We reached the summit cairn and Kenny clambered up it, clearly proud of all that was on display, and I couldn’t fault the sentiment at all. What a glorious place. The nearby peak of Bengairn was 50 metres higher and looked inviting. That was for another day, but I’ve already lost count how many times I’ve said that. For now, reluctantly we were going to head down. Southwards at first to form a circuit along the grassy singletrack. I couldn’t help gazing once more at that southern view and the Lakes, but I needed to pay attention as there were a few rogue rocks which were frankly more deserving of that gaze for now. We then re-joined our ascent through the trees and that well used run-cum-mountain bike downhill track. The now gazelle-like Kenny left me for dead as I used my hands as much as my feet to eventually pop out onto the forest trail and flatter terrain.

Confident that my brain didn’t now need to be fully engaged with foot placement, we chatted once more about exploring Galloway by foot and by bike. And with wetsuits – although Kenny informed me he was going for an open-water sea swim the following day without one. Yes, it was November in Scotland. I knew he was one of them. A brief moment of consideration by me was soon replaced by a need for neoprene and the warmth of summer before I considered taking a dip.

Back at the car park we continued our discussion on future running routes. This place just cries out for return visits, plural. There’s so much to do and surprisingly few people doing just that.
I can’t figure out why.
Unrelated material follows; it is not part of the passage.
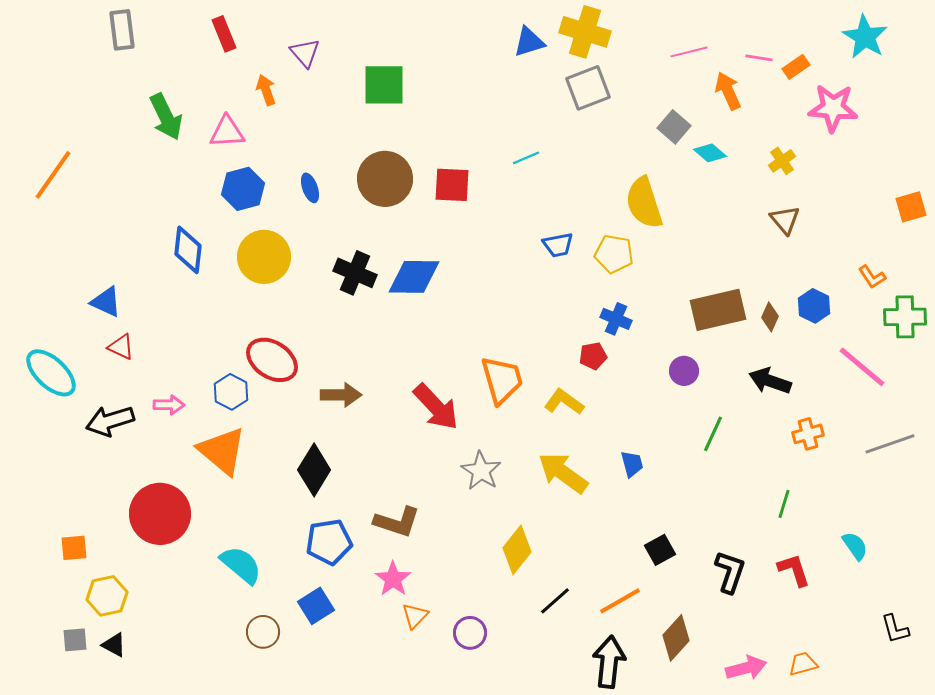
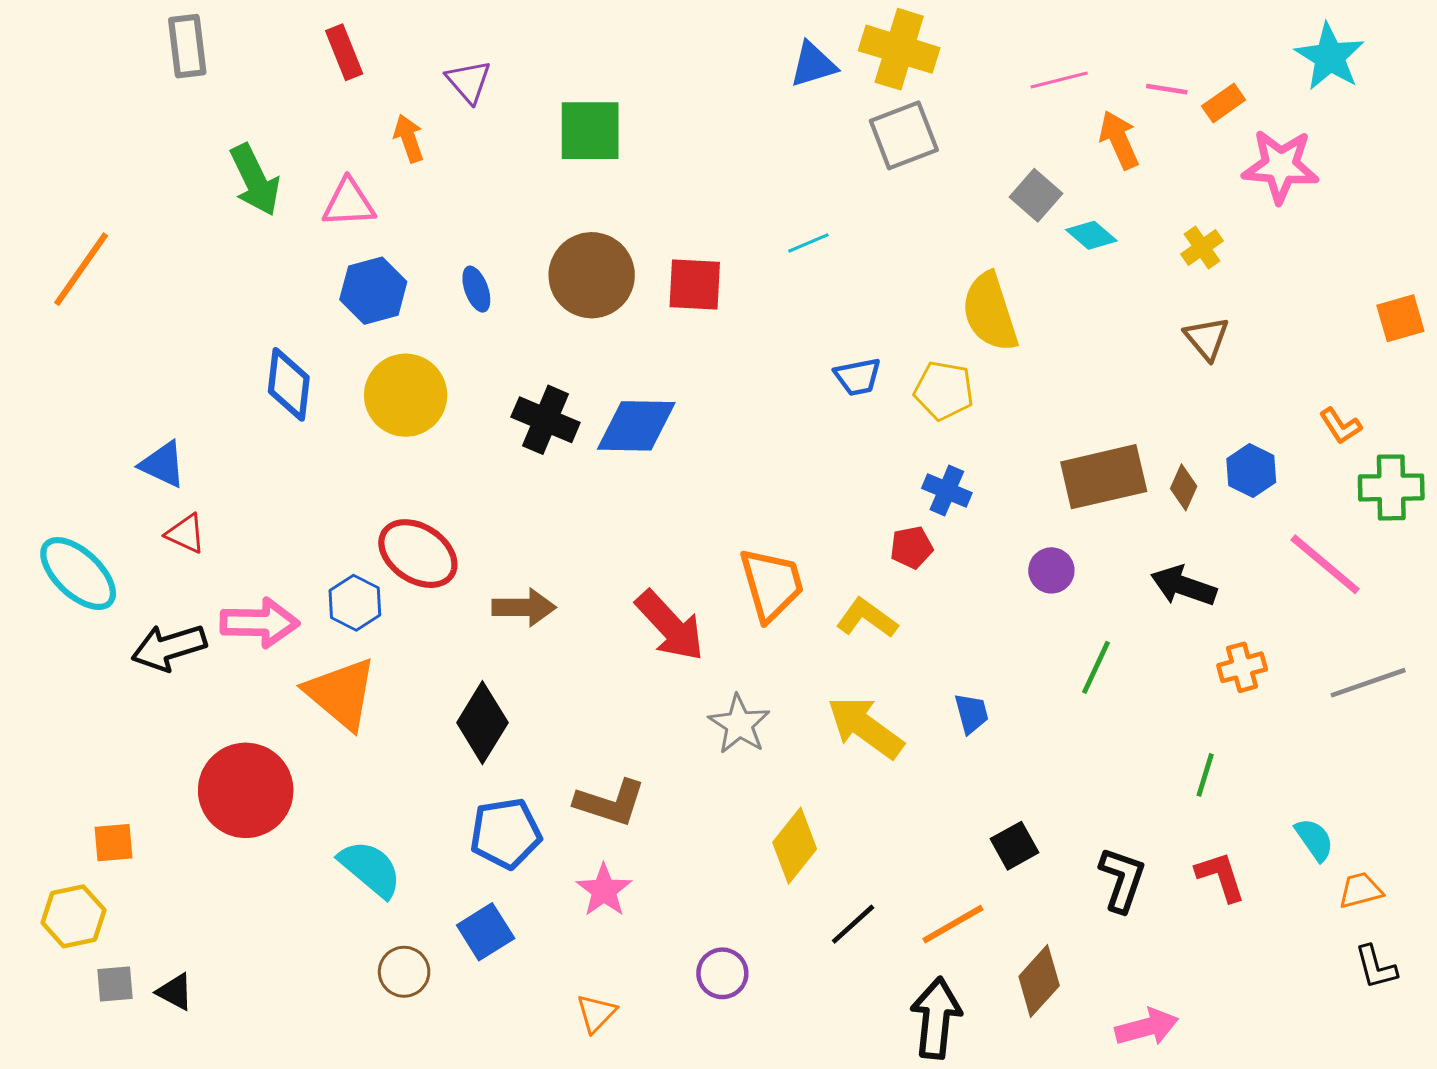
pink arrow: (169, 405) -> (260, 623), size x1.6
yellow hexagon: (107, 596) -> (73, 916), moved
orange triangle: (415, 616) -> (596, 1013), moved
orange trapezoid: (803, 664) -> (1360, 890), moved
If you do, let me know and, if you can’t get hold me, I’ll probably be up a hill in Galloway.

Follow in their footsteps

Routes and tips for the best runs in Galloway

More information

The new website scotlandstartshere.com is really helpful with lots of resources, and also has an associated app. The walking section is huge and provides great running routes with plenty of choice.

Our route

We took this route up Screel: komoot.com/tour/619654214?ref=wtd but there are several options and, once on the open hill, there are lots of trods so, with the sea to the south being a good orientation point, this is a good place to explore. A more circular route taking in Bengairn can be found at komoot.com/tour/619657523?ref=wtd.

Three other routes

Merrick The highest peak in the Galloway Hills is Merrick. The classic route is an out-and-back effort on a good solid track, turning to grass nearer the summit.

komoot.com/tour/619621049?ref=wtd

Cairnsmore of Carsphairn Cairnsmore of Carsphairn is a great hill and the highest in that area. Find a route at komoot.com/smarttour/1338124?ref=wsd. Don’t confuse it with Cairnsmore of Fleet or Cairnsmore of Dee, but if you end up on either that’s no bad thing!

Ring of Fire If you’re feeling like a serious effort, check out the suitably named Ring of Fire. More information is here – gofar.org.uk/ring-of-fire-galloway. It was previously rather tamely called the Gallo Way. At 45 miles with 13,000 feet of climbing there’s not much particularly tame about it but it gives you an incredible tour of what’s on offer here. Pack a lightweight tent and some sandwiches to give yourself the ideal mountain marathon preparation.

Other things to do

There’s lot of really good off-road cycling to be had down here. Check out the trail centres of Kirroughtree, Ae and Dalbeattie as well as the gravel riding on offer in the huge Galloway Forest Park.